Friday, July 3, 2015

Week Two Roundup: Spend Less Time with Your Phone

For the next six weeks we'll be highlighting the artist Karmasama and her positive art/messages. You can read about it in this post

Holly: Even the best laid plans sometimes go awry. 

I was actually doing okay, or so I told myself, Monday through Thursday. I stayed away from social media except for twice a day. I even felt more productive as I cleaned instead of Instagraming, worked instead of pinning, and spent time with my sister instead of posting to her Facebook. I feel like I did...okay. Better than I usually am. Where I feel like I went wrong was tonight. I was helping my sister with the sleeper sofa but lost my phone in the process. I was supposed to get her some more Ibuprofen for the killer sunburn she got today, but instead I spent 20 minutes searching frantically for my phone. It was an eye-opener. I need to be more aware of my surroundings and the people in them. What would have happened if I had shrugged and let my phone die under a cushion? Nothing I couldn't  have missed. 

Chris: Like Holly, things didn't quite go right for me, either.

I figured this would be a breeze, since I don't spend too much time on my phone as it is. It bugs me to no end to see folks checking their phones when I'm trying to talk to them--or even if I just see a couple at a table, both of them staring at a screen rather than one another. So when I'm with other people, I make sure that my phone stays tucked away--regardless of how often it chimes. (However, I do try to check when it's an actual call, seeing as how rare those are for me.)

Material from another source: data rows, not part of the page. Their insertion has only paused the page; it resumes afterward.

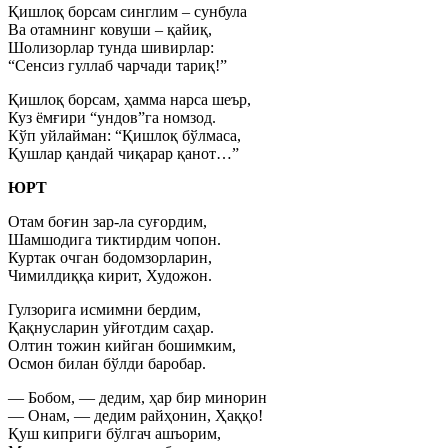
Қишлоқ борсам синглим – сунбула
Ва отамнинг ковуши – қайиқ,
Шолизорлар тунда шивирлар:
“Сенсиз гуллаб чарчади тариқ!”
Қишлоқ борсам, ҳамма нарса шеър,
Куз ёмғири “ундов”га номзод.
Кўп уйлайман: “Қишлоқ бўлмаса,
Қушлар қандай чиқарар қанот…”
ЮРТ
Отам боғин зар-ла суғордим,
Шамшодига тиктирдим чопон.
Куртак очган бодомзорларин,
Чимилдиққа кирит, Художон.
Гулзорига исмимни бердим,
Қақнусларин уйғотдим саҳар.
Олтин тожин кийган бошимким,
Осмон билан бўлди баробар.
— Бобом, — дедим, ҳар бир минорин
— Онам, — дедим райҳонин, Ҳаққо!
Қуш киприги бўлгач ашъорим,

Rather than spend less time with my phone, I figured that I'd spend my digital time more wisely. Translation: Don't check the same stupid sites all the time--even when you did two minutes ago. And while I tried and, for the most part, was successful in this area, only going to the few sites I usually do on occasion, I realized something else. I am on my phone. A lot.

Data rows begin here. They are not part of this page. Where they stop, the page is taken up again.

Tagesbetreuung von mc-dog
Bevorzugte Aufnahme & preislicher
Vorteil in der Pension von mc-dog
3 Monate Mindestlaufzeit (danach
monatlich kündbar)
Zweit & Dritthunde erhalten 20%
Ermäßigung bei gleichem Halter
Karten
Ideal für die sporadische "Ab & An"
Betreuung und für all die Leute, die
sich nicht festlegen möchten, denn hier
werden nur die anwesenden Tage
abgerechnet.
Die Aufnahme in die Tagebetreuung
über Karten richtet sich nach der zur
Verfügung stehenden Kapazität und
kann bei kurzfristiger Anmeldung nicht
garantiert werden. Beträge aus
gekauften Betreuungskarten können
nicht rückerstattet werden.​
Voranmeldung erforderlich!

When I'm by myself, I tend to scroll through Facebook obsessively, even when nothing has changed. And recently, I added Tumblr into my world, and this past week, I found myself flying through my feed, checking for new followers, finding new bits of nothing. I also google anything and everything that comes to mind. This might not sound terrible on its own, but what bothered me is the fact that I stopped whatever I was doing--reading a book, revising our novel, working on a piece of art, or playing the latest Batman game. I pushed all of it aside for my phone.

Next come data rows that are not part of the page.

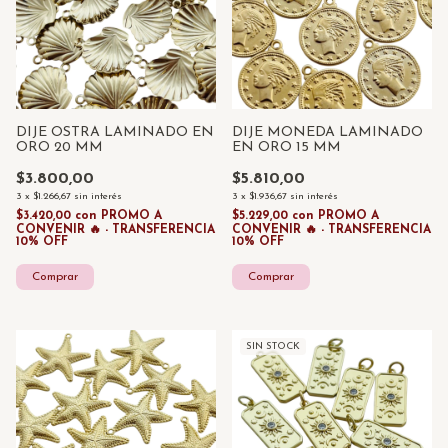
DIJE OSTRA LAMINADO EN
DIJE MONEDA LAMINADO
ORO 20 MM
EN ORO 15 MM
$3.800,00
$5.810,00
3
x
$1.266,67
sin interés
3
x
$1.936,67
sin interés
$3.420,00
con
PROMO A
$5.229,00
con
PROMO A
CONVENIR 🔥 - TRANSFERENCIA
CONVENIR 🔥 - TRANSFERENCIA
10% OFF
10% OFF
SIN STOCK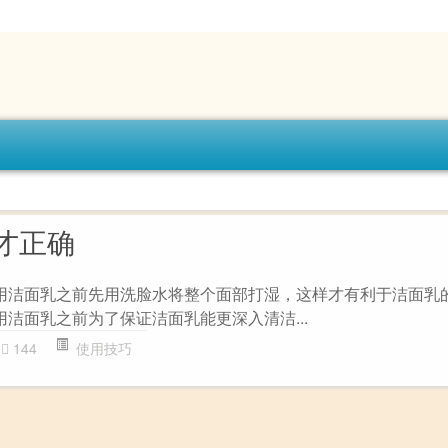
才正确
用洁面乳之前先用洗脸水将整个面部打湿，这样才有利于洁面乳
洁面乳之前为了保证洁面乳能更深入清洁...
144
使用技巧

Such moments can be, as Holly says, quite eye opening, and I do hope that I learn from this realization. Even if I'm not checking my phone and detracting from my face to face interactions, I can easily let it control whatever else I'm doing. Someone else might not be hurting from my neglection, but my own projects and tasks become that much more drawn out, more scattered, and harder to complete, which means I have to work longer, and that means I have to shun personal interaction to do what needs doing. And, to me, pushing someone aside for work is as bad as checking my messages while in their company. If not worse.